60I find that applicant has not demonstrated that the respondent unreasonably withheld or delayed the payment of benefits, therefore the respondent is not liable to pay an award under s. 10 of Reg. 664.
Out-of-pocket Expenses
61In his submissions, the applicant seeks an order from the Tribunal that the respondent reimburse him $1,281.49 for out-of-pocket expenses for massage therapy ($840.00), prescriptions ($41.49) and transportation expenses ($400.00). His submission does not include any documentation or the period in which the expenses were incurred.
62The respondent submits that the request for out-of-pocket expenses is not properly before the Tribunal as it was not raised as an issue in the LAT application, nor was it added at the case conference.
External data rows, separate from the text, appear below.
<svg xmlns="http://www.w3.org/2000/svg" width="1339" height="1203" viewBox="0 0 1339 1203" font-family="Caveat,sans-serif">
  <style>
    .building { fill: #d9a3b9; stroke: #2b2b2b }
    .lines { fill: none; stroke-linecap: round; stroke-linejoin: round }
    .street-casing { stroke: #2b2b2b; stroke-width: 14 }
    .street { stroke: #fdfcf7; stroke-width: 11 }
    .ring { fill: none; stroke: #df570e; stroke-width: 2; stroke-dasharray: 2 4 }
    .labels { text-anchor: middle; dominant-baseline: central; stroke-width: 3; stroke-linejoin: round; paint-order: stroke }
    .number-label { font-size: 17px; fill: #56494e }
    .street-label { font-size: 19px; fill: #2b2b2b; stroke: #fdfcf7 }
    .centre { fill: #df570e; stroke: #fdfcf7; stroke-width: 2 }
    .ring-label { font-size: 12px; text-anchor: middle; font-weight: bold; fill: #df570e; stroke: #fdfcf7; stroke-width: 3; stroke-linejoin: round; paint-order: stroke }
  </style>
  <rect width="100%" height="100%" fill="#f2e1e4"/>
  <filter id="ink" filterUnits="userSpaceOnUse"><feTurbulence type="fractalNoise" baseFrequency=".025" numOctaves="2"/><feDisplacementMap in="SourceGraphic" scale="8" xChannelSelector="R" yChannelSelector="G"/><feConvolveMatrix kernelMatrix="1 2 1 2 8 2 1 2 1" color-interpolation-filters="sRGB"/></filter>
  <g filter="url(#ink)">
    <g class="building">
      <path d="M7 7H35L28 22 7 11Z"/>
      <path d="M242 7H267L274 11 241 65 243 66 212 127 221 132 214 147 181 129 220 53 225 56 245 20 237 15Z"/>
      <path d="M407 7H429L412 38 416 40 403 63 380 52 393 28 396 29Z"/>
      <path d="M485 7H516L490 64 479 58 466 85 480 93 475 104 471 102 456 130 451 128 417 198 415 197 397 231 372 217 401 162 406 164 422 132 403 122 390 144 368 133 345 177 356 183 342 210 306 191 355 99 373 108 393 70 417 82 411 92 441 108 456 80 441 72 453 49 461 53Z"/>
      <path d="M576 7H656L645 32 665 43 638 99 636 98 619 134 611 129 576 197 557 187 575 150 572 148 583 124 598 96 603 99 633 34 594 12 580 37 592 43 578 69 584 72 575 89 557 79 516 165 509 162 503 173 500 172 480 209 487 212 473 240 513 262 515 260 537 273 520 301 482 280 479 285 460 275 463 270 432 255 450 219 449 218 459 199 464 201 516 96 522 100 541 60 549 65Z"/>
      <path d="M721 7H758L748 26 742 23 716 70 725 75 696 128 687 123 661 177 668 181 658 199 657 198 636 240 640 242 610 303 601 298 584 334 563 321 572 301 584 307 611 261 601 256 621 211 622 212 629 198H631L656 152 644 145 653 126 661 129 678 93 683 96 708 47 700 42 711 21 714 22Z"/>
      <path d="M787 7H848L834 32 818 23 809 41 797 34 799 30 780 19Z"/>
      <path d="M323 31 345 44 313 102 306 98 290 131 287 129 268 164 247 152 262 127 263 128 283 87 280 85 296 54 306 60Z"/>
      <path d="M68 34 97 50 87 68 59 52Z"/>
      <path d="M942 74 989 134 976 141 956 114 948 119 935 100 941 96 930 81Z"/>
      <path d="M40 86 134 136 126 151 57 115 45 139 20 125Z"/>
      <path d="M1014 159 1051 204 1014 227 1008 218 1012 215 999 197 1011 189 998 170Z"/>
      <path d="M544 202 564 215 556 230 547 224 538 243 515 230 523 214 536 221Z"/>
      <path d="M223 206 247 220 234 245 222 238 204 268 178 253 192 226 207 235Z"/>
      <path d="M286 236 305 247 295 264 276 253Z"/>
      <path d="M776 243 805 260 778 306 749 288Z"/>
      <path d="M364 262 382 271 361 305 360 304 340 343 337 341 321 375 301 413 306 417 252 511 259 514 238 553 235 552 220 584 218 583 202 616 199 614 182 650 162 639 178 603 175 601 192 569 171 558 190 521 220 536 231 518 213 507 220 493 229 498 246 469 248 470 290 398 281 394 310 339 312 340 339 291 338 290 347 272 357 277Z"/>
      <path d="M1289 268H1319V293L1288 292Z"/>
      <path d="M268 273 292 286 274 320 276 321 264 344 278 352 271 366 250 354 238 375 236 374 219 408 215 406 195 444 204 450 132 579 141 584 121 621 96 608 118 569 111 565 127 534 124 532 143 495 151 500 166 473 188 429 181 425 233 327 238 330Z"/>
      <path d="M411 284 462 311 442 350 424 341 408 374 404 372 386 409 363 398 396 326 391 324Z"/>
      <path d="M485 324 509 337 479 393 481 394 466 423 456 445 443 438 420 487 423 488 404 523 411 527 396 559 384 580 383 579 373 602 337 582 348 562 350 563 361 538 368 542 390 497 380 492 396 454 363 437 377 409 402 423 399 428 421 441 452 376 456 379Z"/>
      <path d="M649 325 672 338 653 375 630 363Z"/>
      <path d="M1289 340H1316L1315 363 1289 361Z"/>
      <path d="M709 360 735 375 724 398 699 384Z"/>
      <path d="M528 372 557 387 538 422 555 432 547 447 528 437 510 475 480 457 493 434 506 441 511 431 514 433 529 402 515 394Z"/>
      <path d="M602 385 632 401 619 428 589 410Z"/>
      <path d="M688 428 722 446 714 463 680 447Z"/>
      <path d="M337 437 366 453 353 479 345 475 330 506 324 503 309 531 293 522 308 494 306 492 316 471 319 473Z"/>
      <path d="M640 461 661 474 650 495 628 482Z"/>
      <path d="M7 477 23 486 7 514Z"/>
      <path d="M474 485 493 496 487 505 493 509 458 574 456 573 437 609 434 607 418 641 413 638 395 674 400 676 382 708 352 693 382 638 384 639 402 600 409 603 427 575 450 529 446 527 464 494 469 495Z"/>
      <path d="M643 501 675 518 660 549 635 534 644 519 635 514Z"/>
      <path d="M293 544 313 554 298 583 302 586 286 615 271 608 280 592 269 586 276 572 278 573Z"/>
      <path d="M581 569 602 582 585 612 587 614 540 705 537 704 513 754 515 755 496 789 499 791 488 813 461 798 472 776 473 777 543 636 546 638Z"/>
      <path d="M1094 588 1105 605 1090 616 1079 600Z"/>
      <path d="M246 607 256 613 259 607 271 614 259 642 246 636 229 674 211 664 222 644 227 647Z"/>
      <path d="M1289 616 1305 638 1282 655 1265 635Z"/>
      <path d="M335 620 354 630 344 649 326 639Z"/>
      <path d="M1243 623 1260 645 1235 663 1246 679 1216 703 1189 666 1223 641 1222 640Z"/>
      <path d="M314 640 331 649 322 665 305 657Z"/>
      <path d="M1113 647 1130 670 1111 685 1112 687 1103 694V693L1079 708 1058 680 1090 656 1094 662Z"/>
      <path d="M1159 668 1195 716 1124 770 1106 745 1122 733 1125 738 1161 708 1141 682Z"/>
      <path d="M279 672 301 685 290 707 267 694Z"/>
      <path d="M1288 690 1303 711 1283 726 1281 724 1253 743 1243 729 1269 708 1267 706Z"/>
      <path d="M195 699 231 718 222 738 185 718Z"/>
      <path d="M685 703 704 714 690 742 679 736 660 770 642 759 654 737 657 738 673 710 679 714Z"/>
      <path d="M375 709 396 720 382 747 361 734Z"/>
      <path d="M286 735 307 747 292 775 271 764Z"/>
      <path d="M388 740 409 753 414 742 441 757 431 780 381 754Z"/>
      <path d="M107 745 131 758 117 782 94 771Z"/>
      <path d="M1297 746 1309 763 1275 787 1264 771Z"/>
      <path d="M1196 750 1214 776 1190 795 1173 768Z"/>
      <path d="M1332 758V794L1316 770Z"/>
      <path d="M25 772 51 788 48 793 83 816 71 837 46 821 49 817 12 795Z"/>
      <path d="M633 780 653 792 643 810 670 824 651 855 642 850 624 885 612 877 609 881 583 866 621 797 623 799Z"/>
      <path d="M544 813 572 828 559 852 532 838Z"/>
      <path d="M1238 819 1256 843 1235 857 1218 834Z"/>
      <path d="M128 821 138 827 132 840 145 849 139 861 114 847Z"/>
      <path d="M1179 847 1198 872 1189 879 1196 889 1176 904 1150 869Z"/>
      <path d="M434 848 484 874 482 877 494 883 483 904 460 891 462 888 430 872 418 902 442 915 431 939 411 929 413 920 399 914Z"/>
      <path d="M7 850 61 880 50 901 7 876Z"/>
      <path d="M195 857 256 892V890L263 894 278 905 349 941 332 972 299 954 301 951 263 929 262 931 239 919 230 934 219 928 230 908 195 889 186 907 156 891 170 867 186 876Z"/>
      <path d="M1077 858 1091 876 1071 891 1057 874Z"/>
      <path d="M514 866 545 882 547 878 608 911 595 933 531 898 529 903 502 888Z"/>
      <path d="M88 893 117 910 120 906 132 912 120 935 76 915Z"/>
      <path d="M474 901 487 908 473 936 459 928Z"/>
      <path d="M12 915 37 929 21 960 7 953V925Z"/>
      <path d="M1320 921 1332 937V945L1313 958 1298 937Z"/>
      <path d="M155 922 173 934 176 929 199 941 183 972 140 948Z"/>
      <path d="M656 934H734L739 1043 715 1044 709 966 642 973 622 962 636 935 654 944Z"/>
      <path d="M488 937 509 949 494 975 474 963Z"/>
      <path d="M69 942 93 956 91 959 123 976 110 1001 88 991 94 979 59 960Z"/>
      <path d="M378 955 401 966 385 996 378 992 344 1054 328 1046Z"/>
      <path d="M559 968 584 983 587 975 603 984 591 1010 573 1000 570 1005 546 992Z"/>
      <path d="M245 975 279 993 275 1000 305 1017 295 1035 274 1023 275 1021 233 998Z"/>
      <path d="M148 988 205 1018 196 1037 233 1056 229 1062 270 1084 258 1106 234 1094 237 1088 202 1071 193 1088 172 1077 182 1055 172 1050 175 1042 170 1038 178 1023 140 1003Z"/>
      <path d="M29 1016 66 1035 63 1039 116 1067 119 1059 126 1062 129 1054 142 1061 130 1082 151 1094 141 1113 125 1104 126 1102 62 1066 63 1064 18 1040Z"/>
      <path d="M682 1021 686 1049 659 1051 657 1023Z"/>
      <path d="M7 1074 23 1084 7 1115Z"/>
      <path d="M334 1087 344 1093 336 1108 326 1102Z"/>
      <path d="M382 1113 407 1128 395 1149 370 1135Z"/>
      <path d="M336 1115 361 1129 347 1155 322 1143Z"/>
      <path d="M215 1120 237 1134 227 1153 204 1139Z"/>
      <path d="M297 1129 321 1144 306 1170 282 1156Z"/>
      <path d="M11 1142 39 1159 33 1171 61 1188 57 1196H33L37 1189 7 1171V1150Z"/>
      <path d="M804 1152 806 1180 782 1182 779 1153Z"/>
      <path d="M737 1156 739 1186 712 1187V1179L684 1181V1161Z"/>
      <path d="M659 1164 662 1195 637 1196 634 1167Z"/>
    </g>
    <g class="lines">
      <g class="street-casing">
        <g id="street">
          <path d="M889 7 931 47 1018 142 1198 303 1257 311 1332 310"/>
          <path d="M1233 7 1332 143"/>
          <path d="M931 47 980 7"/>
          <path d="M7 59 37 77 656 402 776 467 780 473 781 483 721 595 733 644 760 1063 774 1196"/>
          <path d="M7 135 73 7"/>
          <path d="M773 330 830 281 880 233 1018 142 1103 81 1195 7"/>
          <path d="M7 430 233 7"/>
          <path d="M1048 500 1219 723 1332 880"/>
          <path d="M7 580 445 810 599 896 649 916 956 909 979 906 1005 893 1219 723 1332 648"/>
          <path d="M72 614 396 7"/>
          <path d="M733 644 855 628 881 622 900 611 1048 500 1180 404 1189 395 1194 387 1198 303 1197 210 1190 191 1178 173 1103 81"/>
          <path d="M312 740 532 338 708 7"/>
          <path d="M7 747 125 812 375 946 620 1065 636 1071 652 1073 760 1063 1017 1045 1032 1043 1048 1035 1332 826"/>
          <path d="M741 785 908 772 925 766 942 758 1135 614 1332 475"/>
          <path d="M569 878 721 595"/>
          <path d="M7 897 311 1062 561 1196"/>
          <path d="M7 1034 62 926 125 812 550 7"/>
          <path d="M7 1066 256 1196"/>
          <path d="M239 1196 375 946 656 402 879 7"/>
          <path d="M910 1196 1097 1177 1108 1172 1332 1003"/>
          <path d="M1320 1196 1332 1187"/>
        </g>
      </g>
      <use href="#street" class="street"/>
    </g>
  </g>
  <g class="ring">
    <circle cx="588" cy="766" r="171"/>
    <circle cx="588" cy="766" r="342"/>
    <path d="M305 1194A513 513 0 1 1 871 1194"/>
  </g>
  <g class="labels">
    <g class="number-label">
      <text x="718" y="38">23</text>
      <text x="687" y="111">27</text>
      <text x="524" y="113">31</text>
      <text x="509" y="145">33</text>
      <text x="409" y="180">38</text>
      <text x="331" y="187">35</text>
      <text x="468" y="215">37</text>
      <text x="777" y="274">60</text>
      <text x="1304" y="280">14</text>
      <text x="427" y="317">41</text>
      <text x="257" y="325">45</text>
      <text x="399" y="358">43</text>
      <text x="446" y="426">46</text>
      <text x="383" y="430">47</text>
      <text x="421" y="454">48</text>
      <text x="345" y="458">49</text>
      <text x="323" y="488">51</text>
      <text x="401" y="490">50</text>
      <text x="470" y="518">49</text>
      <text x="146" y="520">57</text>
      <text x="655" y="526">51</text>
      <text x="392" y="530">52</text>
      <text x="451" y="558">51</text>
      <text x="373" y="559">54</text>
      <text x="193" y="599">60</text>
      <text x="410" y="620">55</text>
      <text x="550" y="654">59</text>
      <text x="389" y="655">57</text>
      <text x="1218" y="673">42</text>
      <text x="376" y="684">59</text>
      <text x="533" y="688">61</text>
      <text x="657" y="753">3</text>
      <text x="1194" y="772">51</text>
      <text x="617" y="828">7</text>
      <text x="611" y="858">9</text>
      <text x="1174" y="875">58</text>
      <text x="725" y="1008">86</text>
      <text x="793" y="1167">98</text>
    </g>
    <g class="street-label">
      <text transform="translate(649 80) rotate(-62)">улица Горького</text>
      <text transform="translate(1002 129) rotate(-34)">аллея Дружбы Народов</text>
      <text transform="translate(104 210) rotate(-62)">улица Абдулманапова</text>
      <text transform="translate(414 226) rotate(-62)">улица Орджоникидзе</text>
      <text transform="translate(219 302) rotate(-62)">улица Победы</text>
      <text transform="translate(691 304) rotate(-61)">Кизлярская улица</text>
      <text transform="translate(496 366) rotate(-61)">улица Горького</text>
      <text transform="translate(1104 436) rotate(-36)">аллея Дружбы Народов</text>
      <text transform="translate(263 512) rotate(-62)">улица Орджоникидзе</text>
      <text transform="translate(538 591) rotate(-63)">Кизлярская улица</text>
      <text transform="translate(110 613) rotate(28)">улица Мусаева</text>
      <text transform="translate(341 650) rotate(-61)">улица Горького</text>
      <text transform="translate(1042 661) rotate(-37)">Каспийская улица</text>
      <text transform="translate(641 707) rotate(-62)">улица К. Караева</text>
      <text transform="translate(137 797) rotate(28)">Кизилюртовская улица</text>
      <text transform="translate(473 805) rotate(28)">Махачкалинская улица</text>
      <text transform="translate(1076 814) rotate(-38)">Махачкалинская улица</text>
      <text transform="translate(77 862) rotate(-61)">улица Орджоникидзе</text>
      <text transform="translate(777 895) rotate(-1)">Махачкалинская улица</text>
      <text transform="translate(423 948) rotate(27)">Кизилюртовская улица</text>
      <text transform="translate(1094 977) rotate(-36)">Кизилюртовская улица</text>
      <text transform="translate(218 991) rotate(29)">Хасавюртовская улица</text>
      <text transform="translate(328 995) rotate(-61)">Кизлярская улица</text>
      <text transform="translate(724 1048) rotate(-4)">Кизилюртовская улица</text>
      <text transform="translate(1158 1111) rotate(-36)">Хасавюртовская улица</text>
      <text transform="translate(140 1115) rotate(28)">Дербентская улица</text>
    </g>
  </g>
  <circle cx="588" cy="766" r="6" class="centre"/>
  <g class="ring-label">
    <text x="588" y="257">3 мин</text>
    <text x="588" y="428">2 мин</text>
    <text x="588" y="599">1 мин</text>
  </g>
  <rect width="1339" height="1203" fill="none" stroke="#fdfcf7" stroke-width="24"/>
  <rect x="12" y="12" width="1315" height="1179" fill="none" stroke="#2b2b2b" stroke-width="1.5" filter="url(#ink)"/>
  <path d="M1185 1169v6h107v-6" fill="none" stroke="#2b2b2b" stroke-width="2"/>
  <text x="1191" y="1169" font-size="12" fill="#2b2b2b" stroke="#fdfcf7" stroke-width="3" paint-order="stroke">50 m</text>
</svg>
63I find these claims are not included as issues in dispute in the CCRO, which constitutes the order for this written hearing, and they cannot be added at this stage of the proceeding. Accordingly, as these disputed expenses are not properly before me, I dismiss the applicant’s request for an order that they be reimbursed.
Costs
64The applicant seeks an order for costs on “a substantial indemnity scale” for having to bring this matter before the Tribunal.
65Rule 19.1 stipulates that, where a party believes another party in a proceeding has acted unreasonably, frivolously, vexatiously, or in bad faith, that party may make a request to the Tribunal for costs. Rule 19.2 establishes that the request can be made in writing or orally at a case conference, at any time before the decision is released. Rule 19.4 requires that submissions on costs shall include the reasons for the request and the particulars of the other party’s conduct that are alleged to be unreasonable, frivolous, vexatious, or in bad faith.
66The applicant’s submissions suggest his reasons for requesting costs relate to “having to bring this matter before the Tribunal”.
67The respondent submits the applicant has not presented any evidence to support an order for costs. It submits that more than $26,000.00 has been paid to the applicant in medical and rehabilitation benefits, including after the application was filed with the Tribunal, and it sought and paid for addendum reports as the applicant provided updated medical documentation. It submits, the mere filing of an application cannot solely justify an order for costs.
68Rule 19.5 sets out the powers of the Tribunal in considering requests for costs, establishing that it shall consider all relevant factors including: the seriousness of the misconduct; whether the conduct was in breach of a direction or order issued by the Tribunal, whether or not a party’s behaviour interfered with the Tribunal’s ability to carry out a fair, efficient, and effective process; prejudice to the parties; and the potential impact an order for costs would have on individuals accessing the Tribunal system.
69I have considered the parties’ submissions in respect of the request for costs and I deny the request because the applicant has not provided any information relating to how or why he considers the respondent’s conduct to have been unreasonable, frivolous, vexatious or in bad faith.
ORDER
70I order the following:
i. The applicant is not entitled to the two treatment plans for physiotherapy in the amounts of $1,995.28 and $2,086.06 (issues 1 and 2 in dispute);
ii. The applicant is entitled to the disputed portion of the treatment plan for psychological treatment in the amount of $598.44;
iii. The respondent is not liable to pay an award under s. 10 of Reg. 664;
iv. The applicant is entitled to interest on the overdue payment of benefits in respect of issue 3;
v. The request for out-of-pocket expenses relating to massage therapy, prescriptions, and transportation is dismissed; and
vi. The request for costs is denied.